À une époque où les voix s’élèvent pour exiger aux artistes de se conformer aux diktats éditoriaux pour soi-disanttre reconnu internationalement, Tita Nzébi fait le choix audacieux de s’exprimer quasi exclusivement dans sa langue maternelle courant le risque de n’être écoutée que par des Gabonais et de de n’être comprise que par des locuteurs de la langue nzébi. Aussi l’album ne contient qu’une seule chanson en français en l’occurrence le titre cité précédemment. Et c’est ici que se situe la plus-value de cet album autant que s’affirme la qualité de Tita Nzébi : elle fait le pari d’exprimer sa singularité pour sortir de la marginalité. Car la musique n’a jamais été aussi pertinente que lorsqu’elle vous force à écouter sans comprendre un traître mot de ce qui se dit. C’est ce tour de force que réussit Tita Nzébi. Notamment lorsqu’elle allie sa voix à celles de l’Inde ainsi que les titres « Baul Song » et « From Kolkata » donnent à l’écouter.

« J’étais au concert de Tita Nzébi au Café de la danse le 06 avril 2019 et je me suis procuré l’album. Ce que j’aime avec sa musique c’est le fait que nous devrions ouvrir notre âme pour l’écouter et chaque chanson parle à chacun de nous de manière différente… » Témoigne Claude sur les réseaux sociaux.

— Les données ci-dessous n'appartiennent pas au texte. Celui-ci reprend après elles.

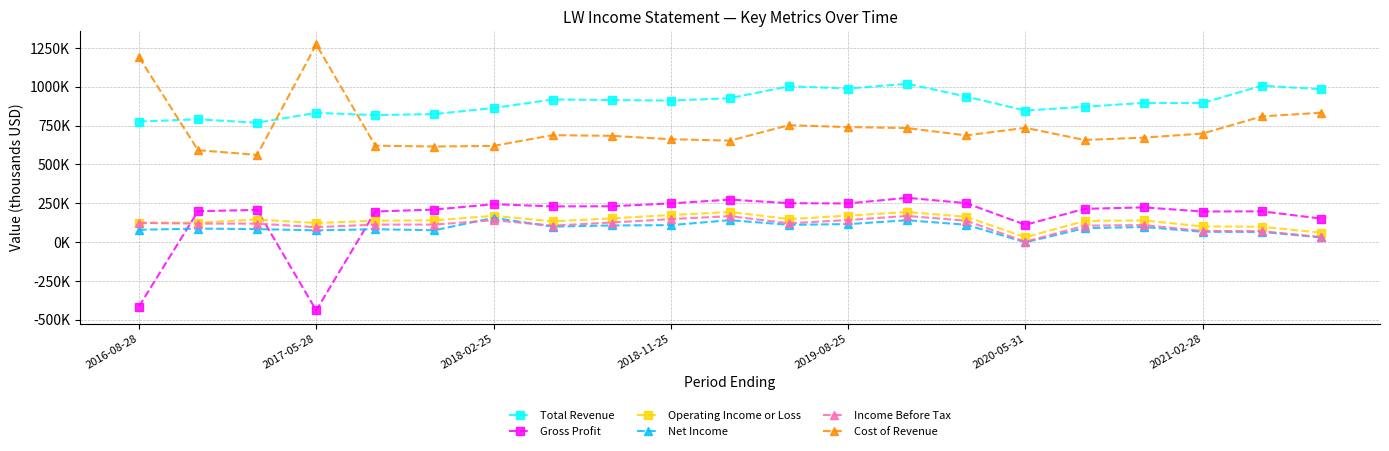

How many intersections are there between Gross Profit and Net Income?

3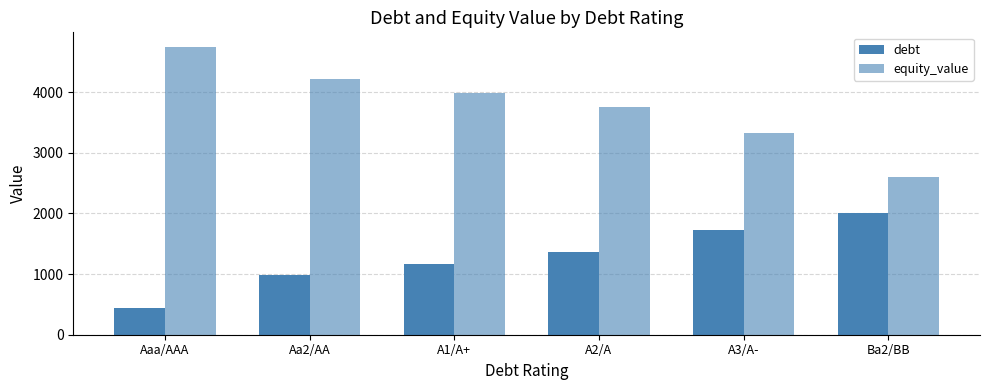

How many bars are there in total?

12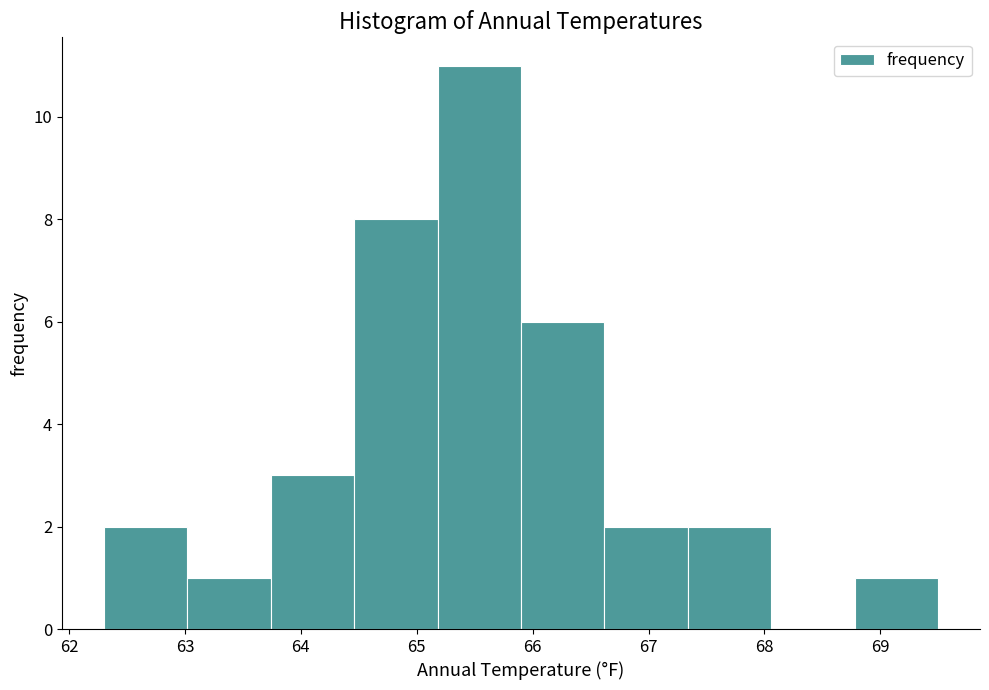

What is the height of the bar covering 64.46 to 65.18 on the x-axis? Neither the bar edges nor the heights are printed on the chart, so give them approximately, as read against the axes.

8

Attribuons donc volontiers un satisfécit cinq étoiles à l’album. Mais s’il est évident que les avis divergeront au point de relativiser cet enthousiasme, tout mélomane sera forcément convaincu par nos coups de cœur : « Ba ngu », « La caravane passe » ou encore les très envoûtants et dépaysants « Baul song » et « From Kolkata »; vous serez transportés par « Me ba bèle » et son rythme décemment entraînant ou encore par « L’kwele » et les sonorités reggae de « Mindombe », ces deux titres dont les chœurs rappellent les chants des veillées ou qu’on écouterait sur le chemin menant à la rivière. Et comment ne pas succomber à « Bayendi », sorte de chant dédicatoire aux siens, à ceux qui ont élagué son chemin, ces absents devenus des forces présentes.

« Ce qui m’a le plus marqué à ce concert est le fait de voir un public européen occupé la fosse dès l’entame du concert pour esquisser des pas de danse… »  Rajoute Claude.

From Kolkata n’est pas un album racoleur inondé de featurings commerciaux et autres interludes de remplissage. Tita Nzébi s’y affirme debout, avec la plénitude de sa voix sincère, claire comme une vérité, elle s’affirme comme une artiste sûre, certaine de la direction de sa barque et dont le talent accomplit le miracle de nous enraciner davantage dans une terre lointaine toujours si proche. Maintenant que l’artiste défend ardemment son album entre l’Europe et l’Inde, on peut avoir le regret que les Gabonais soient privés de ses prestations scéniques.

Nous nous sommes introduits dans l’univers de cet album par nos braves mères, et au fil des écoutes, nous avons arpenté le chemin de patience qu’est le mariage, cherché les sages, leurs conseils, nous avons pris le temps de nous considérer, de considérer nos actes, nos mots et nous avons ouvert la porte qui permet de contempler à la fois toute la vanité et toute l’éternité de l’existence.

In fine, From Kolkata, un voyage dans ce qui fait cet artiste majeure (c’est le cas de le dire) de la musique gabonaise. Nous comprenons mieux désormais cette propension à toujours garder les yeux clos sur les pochettes de ses albums. Une manière de dire : « Ne vous arrêtez surtout pas sur l’apparent des choses. Regardez au-dedans. Vous m’y trouverez, vous vous trouverez, parce que ce bout de moi que je chante, c’est aussi vous qui me l’avez donné. Je suis l’enfant de ma culture, de mon pays, je suis vous. »

Bounguili Le Presque Grand

Larry Essouma

Cheryl Itanda

[1] Nom à signification multiple dans l’univers de l’artiste : référence à la rivière qui coule  dans la Ngounié au sud du Gabon, nom de sa grand-mère et aussi appellation de son label de production.